Source data →

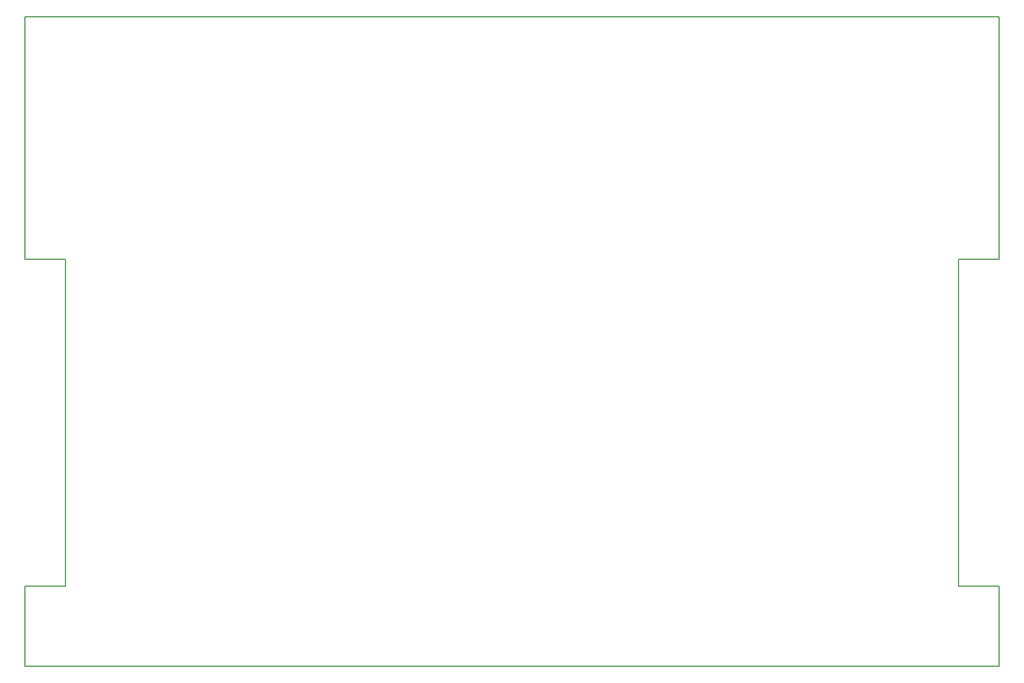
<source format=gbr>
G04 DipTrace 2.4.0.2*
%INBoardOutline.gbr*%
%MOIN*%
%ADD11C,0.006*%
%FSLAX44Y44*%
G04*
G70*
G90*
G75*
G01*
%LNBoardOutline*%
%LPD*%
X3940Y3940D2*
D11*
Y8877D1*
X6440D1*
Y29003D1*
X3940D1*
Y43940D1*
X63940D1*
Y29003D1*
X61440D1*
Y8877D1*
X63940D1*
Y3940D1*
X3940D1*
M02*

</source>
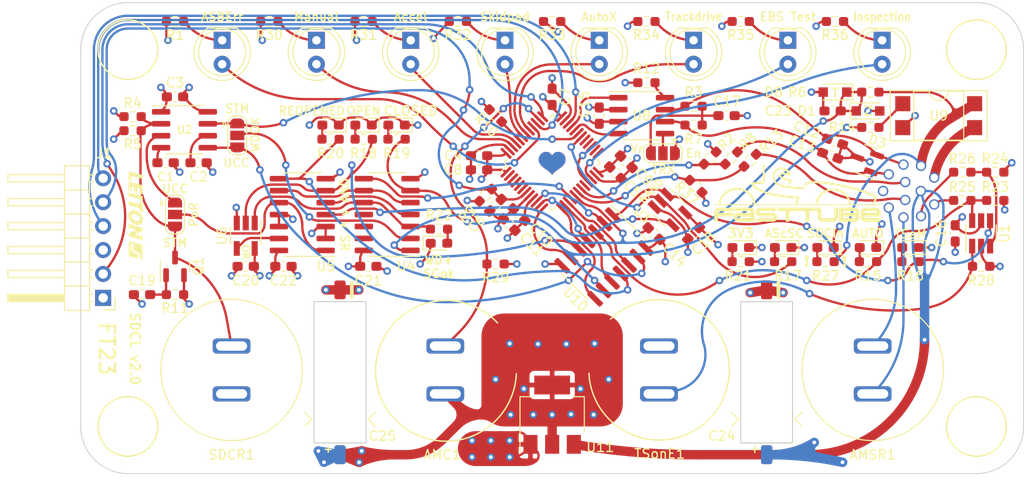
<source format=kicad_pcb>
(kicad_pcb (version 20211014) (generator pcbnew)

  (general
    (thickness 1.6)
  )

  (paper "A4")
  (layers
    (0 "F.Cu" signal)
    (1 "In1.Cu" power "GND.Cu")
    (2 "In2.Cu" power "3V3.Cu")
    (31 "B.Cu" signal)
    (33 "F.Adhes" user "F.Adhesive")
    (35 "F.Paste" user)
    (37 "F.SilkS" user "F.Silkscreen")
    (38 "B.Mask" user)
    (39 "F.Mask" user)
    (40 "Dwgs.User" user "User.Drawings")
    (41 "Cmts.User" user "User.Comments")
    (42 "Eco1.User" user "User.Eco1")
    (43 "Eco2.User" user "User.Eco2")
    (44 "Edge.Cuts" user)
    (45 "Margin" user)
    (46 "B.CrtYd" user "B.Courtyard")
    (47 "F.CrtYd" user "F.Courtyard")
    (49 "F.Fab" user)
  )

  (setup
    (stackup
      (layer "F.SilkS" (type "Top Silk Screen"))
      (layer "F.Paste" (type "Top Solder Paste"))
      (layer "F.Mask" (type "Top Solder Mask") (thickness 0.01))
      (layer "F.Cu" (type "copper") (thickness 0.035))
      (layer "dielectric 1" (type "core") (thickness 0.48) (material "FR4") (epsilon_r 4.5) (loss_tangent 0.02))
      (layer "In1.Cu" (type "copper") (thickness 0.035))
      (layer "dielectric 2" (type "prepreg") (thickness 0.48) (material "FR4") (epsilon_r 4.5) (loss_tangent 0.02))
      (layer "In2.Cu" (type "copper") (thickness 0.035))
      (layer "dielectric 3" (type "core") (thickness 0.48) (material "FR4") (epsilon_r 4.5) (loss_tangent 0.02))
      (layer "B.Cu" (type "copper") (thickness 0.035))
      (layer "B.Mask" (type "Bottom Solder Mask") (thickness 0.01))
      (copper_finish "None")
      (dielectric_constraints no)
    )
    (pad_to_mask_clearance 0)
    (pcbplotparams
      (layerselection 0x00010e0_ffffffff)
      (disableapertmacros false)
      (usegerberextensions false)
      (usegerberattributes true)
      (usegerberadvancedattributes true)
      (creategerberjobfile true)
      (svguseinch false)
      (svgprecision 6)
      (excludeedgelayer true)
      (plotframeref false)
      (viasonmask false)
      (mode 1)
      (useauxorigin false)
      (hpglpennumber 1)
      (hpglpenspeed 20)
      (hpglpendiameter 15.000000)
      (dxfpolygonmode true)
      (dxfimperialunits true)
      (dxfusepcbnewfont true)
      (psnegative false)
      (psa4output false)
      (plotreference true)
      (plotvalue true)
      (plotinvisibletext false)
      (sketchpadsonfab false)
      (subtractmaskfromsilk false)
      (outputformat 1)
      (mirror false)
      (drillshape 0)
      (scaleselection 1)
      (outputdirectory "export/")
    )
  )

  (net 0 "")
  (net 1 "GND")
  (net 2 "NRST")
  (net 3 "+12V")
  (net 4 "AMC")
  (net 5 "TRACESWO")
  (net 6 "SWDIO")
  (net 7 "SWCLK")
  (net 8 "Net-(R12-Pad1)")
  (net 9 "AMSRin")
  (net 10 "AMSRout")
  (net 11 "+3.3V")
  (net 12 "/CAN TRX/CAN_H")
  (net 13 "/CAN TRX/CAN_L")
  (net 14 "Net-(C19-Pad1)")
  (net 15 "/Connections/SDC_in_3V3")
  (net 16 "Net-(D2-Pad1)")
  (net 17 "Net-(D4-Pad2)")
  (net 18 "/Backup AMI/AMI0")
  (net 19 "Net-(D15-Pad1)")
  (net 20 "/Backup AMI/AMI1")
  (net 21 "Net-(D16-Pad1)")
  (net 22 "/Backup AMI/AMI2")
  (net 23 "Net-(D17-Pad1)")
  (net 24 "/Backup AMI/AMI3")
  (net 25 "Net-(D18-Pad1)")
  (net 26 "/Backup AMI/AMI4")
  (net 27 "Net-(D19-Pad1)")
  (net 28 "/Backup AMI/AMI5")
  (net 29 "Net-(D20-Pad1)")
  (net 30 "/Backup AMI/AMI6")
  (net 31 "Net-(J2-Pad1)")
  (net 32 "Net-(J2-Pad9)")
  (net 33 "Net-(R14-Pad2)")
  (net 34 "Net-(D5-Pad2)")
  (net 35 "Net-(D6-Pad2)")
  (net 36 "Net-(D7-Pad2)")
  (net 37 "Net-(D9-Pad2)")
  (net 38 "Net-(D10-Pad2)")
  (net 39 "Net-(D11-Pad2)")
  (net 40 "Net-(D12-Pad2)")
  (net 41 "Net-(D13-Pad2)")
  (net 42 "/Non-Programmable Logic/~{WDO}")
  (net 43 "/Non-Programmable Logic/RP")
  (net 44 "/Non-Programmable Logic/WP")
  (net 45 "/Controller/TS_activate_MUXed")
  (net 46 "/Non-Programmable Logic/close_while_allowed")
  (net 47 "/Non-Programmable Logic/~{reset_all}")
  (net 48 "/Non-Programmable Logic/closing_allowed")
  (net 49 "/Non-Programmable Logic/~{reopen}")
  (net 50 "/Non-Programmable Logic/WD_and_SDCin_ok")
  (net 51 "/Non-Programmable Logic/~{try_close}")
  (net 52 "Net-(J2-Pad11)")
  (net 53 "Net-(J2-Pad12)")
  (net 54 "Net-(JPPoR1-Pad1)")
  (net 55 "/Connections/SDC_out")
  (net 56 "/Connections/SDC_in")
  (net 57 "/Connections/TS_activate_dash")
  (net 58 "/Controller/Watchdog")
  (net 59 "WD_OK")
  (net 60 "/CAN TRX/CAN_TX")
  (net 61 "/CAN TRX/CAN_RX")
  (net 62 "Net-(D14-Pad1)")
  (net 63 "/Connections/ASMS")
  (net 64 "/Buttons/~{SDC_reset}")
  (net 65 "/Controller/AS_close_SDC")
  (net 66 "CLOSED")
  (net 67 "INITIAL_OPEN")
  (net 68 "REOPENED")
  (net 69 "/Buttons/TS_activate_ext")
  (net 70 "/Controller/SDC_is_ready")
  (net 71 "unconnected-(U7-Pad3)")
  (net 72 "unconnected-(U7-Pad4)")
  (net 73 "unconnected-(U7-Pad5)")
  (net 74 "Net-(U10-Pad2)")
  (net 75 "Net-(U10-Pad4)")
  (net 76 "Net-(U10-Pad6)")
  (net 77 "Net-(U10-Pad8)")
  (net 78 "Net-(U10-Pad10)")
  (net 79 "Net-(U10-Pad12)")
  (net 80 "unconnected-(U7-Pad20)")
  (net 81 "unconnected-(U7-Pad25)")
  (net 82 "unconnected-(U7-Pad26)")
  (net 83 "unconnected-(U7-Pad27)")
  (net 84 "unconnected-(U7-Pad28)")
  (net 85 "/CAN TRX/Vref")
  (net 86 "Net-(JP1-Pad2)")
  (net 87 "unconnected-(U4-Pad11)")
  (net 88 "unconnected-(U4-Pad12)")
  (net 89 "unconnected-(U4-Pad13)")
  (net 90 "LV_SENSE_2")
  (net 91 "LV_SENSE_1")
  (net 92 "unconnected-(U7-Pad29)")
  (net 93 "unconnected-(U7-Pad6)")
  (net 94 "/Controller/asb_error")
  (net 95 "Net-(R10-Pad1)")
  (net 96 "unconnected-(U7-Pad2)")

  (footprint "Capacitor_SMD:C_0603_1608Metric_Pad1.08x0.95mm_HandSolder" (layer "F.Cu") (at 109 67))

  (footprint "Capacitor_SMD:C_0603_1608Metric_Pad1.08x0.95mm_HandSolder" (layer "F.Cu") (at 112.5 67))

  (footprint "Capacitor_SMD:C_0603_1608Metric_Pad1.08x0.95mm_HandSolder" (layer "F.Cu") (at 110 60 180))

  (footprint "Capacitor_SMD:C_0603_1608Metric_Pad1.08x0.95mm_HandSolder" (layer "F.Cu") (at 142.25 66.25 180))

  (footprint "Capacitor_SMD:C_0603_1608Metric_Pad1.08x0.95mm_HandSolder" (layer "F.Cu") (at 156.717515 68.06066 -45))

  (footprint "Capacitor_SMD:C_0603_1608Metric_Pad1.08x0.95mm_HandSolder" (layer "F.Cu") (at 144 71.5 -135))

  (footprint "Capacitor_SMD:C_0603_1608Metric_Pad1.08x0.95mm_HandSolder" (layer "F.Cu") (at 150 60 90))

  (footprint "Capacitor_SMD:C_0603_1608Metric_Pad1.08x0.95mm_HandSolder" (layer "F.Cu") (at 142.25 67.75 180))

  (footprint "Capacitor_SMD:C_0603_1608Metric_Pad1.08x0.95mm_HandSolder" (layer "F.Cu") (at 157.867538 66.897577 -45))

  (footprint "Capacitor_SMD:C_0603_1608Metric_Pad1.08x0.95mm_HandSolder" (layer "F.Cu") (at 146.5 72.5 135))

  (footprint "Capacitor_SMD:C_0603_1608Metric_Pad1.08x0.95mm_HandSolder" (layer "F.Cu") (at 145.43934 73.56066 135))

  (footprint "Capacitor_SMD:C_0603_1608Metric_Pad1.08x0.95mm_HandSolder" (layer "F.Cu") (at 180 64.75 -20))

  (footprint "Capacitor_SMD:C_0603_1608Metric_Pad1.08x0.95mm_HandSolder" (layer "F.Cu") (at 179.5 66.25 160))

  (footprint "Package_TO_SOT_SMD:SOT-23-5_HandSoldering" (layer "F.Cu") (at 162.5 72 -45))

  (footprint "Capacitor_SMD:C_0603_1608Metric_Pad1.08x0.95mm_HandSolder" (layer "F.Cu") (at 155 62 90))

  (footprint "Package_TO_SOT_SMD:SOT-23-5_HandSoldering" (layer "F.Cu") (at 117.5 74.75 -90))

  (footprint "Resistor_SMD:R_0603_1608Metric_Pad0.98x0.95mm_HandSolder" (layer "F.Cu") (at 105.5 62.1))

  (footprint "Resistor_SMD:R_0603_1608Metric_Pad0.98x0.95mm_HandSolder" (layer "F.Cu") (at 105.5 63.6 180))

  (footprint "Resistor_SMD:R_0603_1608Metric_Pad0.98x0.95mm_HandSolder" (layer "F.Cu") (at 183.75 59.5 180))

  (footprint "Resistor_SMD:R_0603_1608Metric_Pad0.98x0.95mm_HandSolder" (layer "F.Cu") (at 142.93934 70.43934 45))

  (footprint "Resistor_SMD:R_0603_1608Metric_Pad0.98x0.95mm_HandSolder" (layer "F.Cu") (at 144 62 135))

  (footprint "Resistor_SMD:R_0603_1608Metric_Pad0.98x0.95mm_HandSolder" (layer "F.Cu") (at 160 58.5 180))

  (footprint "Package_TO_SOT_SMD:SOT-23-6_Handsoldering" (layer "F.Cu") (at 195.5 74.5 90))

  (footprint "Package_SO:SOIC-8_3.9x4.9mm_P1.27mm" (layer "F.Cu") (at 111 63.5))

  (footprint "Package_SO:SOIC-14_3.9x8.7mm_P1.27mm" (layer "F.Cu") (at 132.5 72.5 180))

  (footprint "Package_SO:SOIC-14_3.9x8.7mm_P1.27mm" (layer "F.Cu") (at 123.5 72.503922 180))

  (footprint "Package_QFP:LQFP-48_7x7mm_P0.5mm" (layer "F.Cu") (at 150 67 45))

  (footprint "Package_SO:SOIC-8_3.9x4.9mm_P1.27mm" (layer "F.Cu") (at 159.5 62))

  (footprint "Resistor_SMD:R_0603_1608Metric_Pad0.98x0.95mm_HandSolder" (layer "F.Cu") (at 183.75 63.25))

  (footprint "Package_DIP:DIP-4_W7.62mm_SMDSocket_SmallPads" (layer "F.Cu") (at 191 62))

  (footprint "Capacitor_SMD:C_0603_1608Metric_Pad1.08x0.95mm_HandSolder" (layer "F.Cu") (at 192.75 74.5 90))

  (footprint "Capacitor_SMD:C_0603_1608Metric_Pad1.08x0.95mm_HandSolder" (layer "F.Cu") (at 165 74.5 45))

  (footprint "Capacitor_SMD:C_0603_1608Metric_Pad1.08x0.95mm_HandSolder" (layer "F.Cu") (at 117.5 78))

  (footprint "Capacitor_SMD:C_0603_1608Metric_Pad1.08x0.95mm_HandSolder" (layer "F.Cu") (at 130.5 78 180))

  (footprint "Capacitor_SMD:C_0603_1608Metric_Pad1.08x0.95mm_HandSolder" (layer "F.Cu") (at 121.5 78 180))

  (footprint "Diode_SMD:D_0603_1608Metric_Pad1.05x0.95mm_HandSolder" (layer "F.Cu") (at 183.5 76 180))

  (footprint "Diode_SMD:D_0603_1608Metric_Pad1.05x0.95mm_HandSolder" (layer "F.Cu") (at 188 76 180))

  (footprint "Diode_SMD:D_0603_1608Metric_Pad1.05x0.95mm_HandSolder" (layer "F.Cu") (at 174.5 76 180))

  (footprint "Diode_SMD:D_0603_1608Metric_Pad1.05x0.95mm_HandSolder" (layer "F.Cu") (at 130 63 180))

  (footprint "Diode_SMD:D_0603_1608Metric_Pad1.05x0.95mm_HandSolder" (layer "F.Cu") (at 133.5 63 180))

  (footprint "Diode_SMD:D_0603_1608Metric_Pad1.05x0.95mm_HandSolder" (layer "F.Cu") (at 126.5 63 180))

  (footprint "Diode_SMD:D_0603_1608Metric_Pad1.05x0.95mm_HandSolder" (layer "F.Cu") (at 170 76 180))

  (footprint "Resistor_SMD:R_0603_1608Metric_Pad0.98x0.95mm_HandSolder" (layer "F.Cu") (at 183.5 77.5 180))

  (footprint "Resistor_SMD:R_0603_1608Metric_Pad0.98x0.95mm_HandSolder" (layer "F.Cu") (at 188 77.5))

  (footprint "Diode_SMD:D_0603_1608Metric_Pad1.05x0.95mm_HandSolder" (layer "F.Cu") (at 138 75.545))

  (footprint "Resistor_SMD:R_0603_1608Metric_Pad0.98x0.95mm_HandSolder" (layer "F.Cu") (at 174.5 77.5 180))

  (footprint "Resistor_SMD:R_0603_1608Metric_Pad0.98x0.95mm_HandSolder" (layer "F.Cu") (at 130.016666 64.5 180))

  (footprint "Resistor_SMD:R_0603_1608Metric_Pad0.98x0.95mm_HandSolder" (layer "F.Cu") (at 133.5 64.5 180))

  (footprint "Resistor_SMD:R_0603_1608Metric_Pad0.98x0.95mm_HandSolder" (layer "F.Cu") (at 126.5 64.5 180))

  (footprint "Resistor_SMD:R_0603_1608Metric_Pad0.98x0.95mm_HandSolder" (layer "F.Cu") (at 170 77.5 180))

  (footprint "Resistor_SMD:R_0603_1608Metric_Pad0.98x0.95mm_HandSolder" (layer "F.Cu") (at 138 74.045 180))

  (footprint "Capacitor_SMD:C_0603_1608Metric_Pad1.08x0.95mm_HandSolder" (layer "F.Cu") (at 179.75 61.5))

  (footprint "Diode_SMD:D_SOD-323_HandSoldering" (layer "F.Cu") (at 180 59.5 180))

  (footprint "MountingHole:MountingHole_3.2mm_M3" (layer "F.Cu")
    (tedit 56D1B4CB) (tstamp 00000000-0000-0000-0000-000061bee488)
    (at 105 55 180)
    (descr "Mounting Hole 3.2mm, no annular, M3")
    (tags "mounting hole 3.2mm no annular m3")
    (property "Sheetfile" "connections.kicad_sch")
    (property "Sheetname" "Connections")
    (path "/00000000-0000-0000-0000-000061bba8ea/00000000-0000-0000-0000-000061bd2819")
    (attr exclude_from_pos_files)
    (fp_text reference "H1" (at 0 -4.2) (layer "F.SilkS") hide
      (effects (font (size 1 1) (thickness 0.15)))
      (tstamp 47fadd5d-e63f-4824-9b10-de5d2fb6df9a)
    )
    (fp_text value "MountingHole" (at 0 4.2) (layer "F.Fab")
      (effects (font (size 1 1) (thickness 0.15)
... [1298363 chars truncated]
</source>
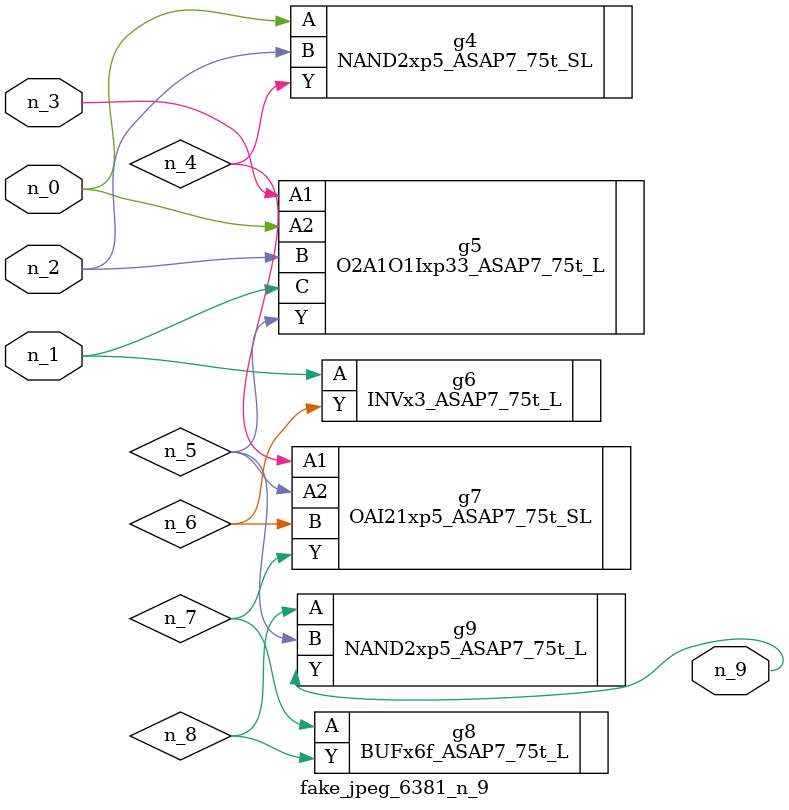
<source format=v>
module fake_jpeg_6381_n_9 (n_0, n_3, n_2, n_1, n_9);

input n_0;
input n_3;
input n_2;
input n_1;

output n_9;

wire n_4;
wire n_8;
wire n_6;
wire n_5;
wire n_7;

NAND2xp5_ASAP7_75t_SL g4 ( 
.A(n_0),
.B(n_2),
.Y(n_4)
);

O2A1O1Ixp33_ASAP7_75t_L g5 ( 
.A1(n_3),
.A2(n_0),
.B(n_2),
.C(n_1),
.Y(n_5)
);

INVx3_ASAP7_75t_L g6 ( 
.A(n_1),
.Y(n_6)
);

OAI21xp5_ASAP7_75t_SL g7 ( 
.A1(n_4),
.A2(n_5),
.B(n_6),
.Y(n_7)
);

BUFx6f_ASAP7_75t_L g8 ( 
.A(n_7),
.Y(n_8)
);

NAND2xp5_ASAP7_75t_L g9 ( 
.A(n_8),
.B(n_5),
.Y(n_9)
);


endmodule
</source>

Assignment →
The answer must consist of every line in the records above that contains the word "Paste".

Solution for this problem →
    (35 "F.Paste" user)
      (layer "F.Paste" (type "Top Solder Paste"))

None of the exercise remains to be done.